Updated

And now some fresh pickings from the Political Grapevine...

Open-ended

A high school English teacher in Texas gave a student a zero on an assignment to write about anything he was interested in -- anything at all -- because the boy wrote about a gun show.

The boy's mother confronted the teacher then put it on YouTube.

The school district released a statement saying the teacher has accepted the paper now and apologized to that student.
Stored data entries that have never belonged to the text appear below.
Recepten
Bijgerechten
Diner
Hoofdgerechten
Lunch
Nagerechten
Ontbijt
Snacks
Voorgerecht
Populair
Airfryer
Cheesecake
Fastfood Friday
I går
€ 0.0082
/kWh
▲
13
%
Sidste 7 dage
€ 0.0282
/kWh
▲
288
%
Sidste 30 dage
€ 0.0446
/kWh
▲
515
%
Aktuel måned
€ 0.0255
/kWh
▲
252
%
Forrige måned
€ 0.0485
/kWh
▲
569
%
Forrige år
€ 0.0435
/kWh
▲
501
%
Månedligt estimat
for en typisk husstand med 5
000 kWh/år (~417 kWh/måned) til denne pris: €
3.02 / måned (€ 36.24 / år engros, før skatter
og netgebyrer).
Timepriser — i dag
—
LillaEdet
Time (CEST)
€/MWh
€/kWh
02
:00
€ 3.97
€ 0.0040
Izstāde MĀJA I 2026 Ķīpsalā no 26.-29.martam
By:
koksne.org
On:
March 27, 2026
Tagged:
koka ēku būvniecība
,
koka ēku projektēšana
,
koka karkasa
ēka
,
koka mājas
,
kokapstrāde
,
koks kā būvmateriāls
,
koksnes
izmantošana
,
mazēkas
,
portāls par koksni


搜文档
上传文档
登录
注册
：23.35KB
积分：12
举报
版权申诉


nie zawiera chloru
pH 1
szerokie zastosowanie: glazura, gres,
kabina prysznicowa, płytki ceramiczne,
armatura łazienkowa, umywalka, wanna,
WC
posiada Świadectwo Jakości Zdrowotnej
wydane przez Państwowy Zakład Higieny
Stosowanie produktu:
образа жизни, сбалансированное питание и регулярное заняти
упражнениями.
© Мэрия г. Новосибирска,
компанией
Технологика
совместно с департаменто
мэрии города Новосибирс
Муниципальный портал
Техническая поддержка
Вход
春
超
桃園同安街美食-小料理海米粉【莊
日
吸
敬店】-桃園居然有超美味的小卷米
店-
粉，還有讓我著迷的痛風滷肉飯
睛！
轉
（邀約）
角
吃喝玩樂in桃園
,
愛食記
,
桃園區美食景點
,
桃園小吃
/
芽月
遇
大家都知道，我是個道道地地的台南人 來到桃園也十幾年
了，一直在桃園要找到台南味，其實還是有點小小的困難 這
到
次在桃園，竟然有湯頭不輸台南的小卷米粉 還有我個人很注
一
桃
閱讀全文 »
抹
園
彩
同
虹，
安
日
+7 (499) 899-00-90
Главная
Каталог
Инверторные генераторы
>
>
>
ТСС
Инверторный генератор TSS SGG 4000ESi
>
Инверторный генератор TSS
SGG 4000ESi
But the mom says she does not feel it was adequate and considers the way things were handled blatant censorship.

In the Tank?

Former high-ranking Obama staffers David Axelrod and Robert Gibbs -- who now work for MSNBC -- are pushing back against the notion that they are in the tank for the Obama administration. Both are adamantly now saying they will be completely independent analysts.
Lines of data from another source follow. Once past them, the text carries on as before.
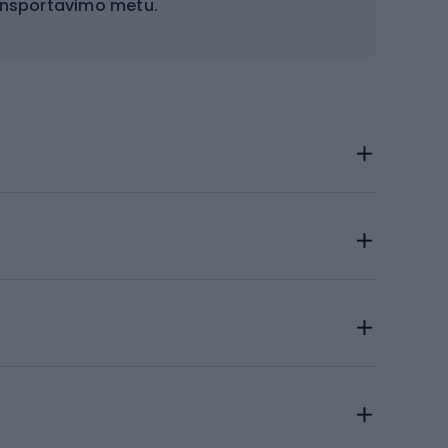
ransportavimo metu.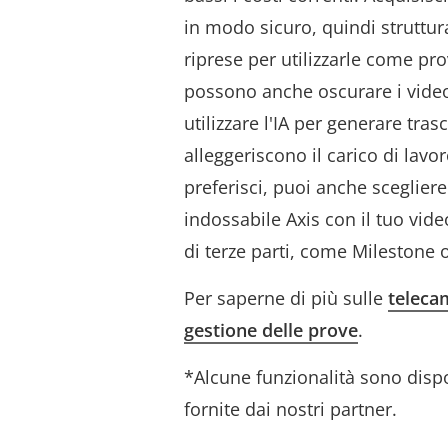
in modo sicuro, quindi struttura
riprese per utilizzarle come prov
possono anche oscurare i vide
utilizzare l'IA per generare tras
alleggeriscono il carico di lavo
preferisci, puoi anche sceglier
indossabile Axis con il tuo vi
di terze parti, come Milestone
Per saperne di più sulle
telecam
gestione delle prove
.
*Alcune funzionalità sono disp
fornite dai nostri partner.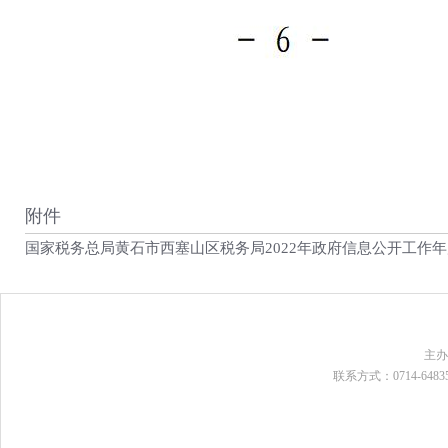
附件
国家税务总局黄石市西塞山区税务局2022年政府信息公开工作年度
主
联系方式：0714-648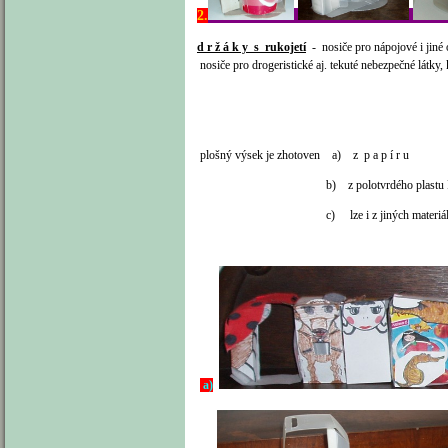
2.
d r ž á k y s rukojetí
- nosiče pro nápojové i jiné
nosiče pro drogeristické aj. tekuté nebezpečné látky,
plošný výsek je zhotoven
a) z p a p í r
b) z polotvrdého plastu 
c) lze i z jiných materiálů, vhod
a)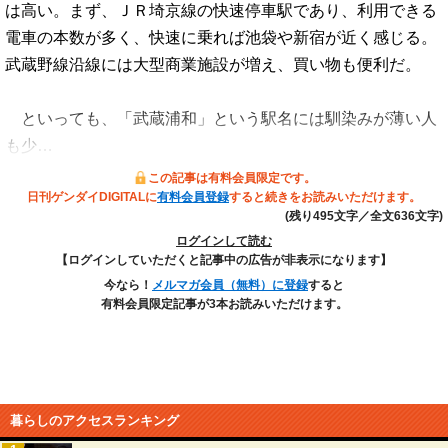
は高い。まず、ＪＲ埼京線の快速停車駅であり、利用できる
電車の本数が多く、快速に乗れば池袋や新宿が近く感じる。
武蔵野線沿線には大型商業施設が増え、買い物も便利だ。
といっても、「武蔵浦和」という駅名には馴染みが薄い人
も少…
この記事は有料会員限定です。
日刊ゲンダイDIGITALに
有料会員登録
すると続きをお読みいただけます。
(残り495文字／全文636文字)
ログインして読む
【ログインしていただくと記事中の広告が非表示になります】
今なら！
メルマガ会員（無料）に登録
すると
有料会員限定記事が3本お読みいただけます。
暮らしのアクセスランキング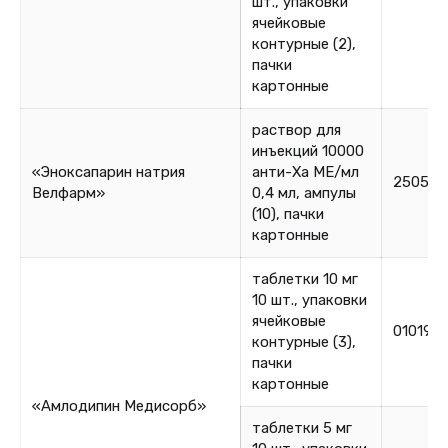
шт., упаковки
ячейковые
контурные (2),
пачки
картонные
раствор для
инъекций 10000
«Эноксапарин натрия
анти-Ха МЕ/мл
250525
Велфарм»
0,4 мл, ампулы
(10), пачки
картонные
таблетки 10 мг
10 шт., упаковки
ячейковые
010190
контурные (3),
пачки
картонные
«Амлодипин Медисорб»
таблетки 5 мг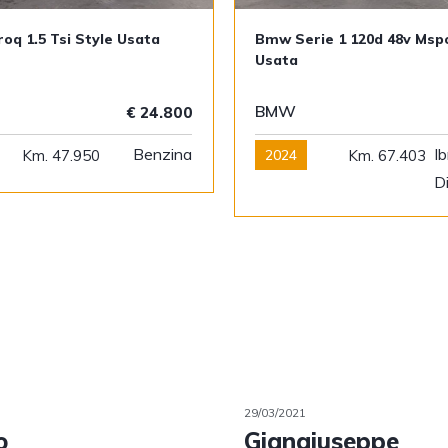
oq 1.5 Tsi Style Usata
Bmw Serie 1 120d 48v Msp
Usata
BMW
€ 24.800
Benzina
Ib
Km. 47.950
2024
Km. 67.403
D
29/03/2021
o
Giangiuseppe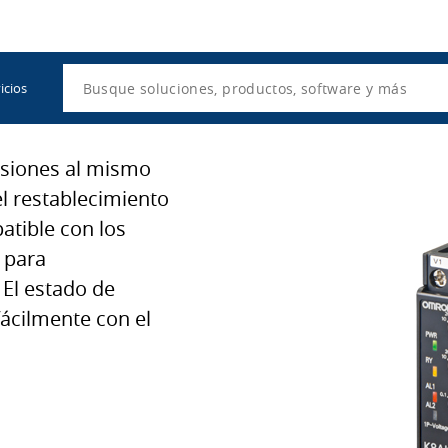
Utility
Navigation
Search
icios
nsiones al mismo
el restablecimiento
tible con los
o para
El estado de
fácilmente con el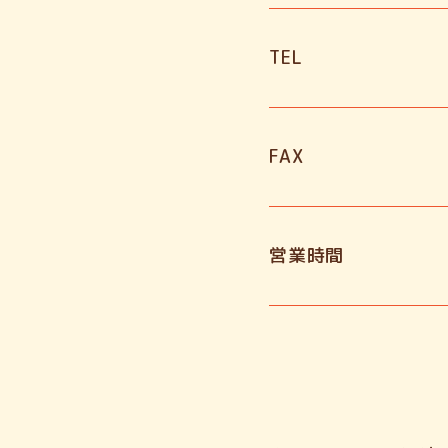
TEL
FAX
営業時間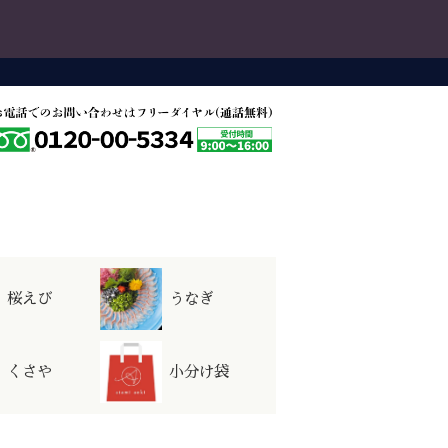
ョップ会員
いて
株式会社アオキ産業
桜えび
うなぎ
員ログイン
員登録は
こちら
くさや
小分け袋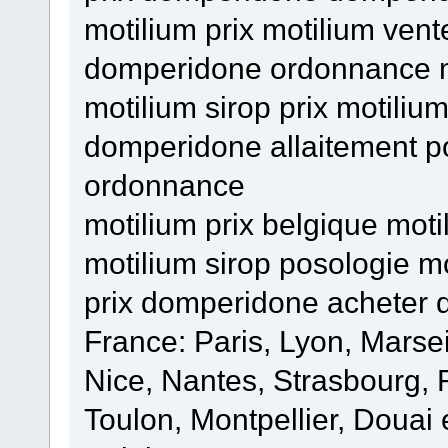
motilium prix motilium vente
domperidone ordonnance m
motilium sirop prix motiliu
domperidone allaitement 
ordonnance
motilium prix belgique moti
motilium sirop posologie m
prix domperidone acheter
France: Paris, Lyon, Marsei
Nice, Nantes, Strasbourg,
Toulon, Montpellier, Douai 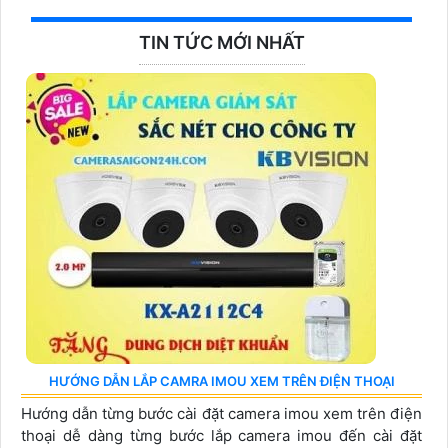
TIN TỨC MỚI NHẤT
HƯỚNG DẪN LẮP CAMRA IMOU XEM TRÊN ĐIỆN THOẠI
Hướng dẫn từng bước cài đặt camera imou xem trên điện
thoại dễ dàng từng bước lắp camera imou đến cài đặt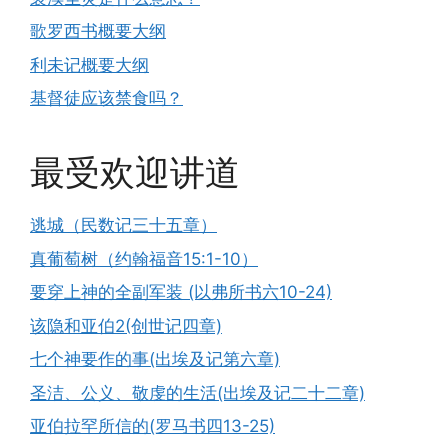
歌罗西书概要大纲
利未记概要大纲
基督徒应该禁食吗？
最受欢迎讲道
逃城（民数记三十五章）
真葡萄树（约翰福音15:1-10）
要穿上神的全副军装 (以弗所书六10-24)
该隐和亚伯2(创世记四章)
七个神要作的事(出埃及记第六章)
圣洁、公义、敬虔的生活(出埃及记二十二章)
亚伯拉罕所信的(罗马书四13-25)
Gibbs told Howard Kurtz quote -- "I don't see it either as being a cheerleader for the president -- or as a spokesman for the administration's point of view."
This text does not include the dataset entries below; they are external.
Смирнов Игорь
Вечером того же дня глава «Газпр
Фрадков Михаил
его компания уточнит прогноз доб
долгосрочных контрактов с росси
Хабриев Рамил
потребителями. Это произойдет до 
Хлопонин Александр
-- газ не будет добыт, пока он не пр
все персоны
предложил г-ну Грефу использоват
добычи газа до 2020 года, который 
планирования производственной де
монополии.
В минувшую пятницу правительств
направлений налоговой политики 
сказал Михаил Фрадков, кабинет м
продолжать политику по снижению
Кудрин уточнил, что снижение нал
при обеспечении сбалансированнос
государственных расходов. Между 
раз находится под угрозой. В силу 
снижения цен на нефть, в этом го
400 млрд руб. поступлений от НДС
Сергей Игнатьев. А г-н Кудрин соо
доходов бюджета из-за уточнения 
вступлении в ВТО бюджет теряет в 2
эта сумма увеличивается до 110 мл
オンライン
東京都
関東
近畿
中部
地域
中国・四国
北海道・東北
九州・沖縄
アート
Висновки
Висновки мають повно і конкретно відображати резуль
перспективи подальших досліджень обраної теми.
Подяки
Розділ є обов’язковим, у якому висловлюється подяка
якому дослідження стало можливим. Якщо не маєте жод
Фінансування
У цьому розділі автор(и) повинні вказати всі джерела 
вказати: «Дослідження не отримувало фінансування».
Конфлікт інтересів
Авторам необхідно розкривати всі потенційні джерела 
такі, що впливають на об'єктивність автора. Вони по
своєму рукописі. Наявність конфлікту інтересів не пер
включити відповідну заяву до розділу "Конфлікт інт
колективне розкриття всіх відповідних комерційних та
Axelrod said -- quote -- "My role is not that of a surrogate -- but an analyst and commentator. I'm proud of my work for and with the president. But in this role -- I will offer observations -- based on my experience over 35 years in journalism and politics."

It might prove difficult, but Grapevine says, we'll see.

New Rule

Finally, the Associated Press is breaking its own rule about identifying political party affiliation.

NewsBusters notes the AP ran a 500-word story on the bribery arraignment of former New Orleans Mayor Ray Nagin and did not identify him as a Democrat.

The AP tells Fox News -- quote -- "The story you reference is being updated to include Nagin's party affiliation.

His party affiliation was inadvertently omitted in the version you've seen."

In the past the AP has also failed to identify other Democrats in trouble, including Former Detroit Mayor Kwame Kilpatrick and Jesse Jackson Jr.

The AP stylebook says a reporter should include party affiliation if readers need it for understanding or are likely to be curious what it is.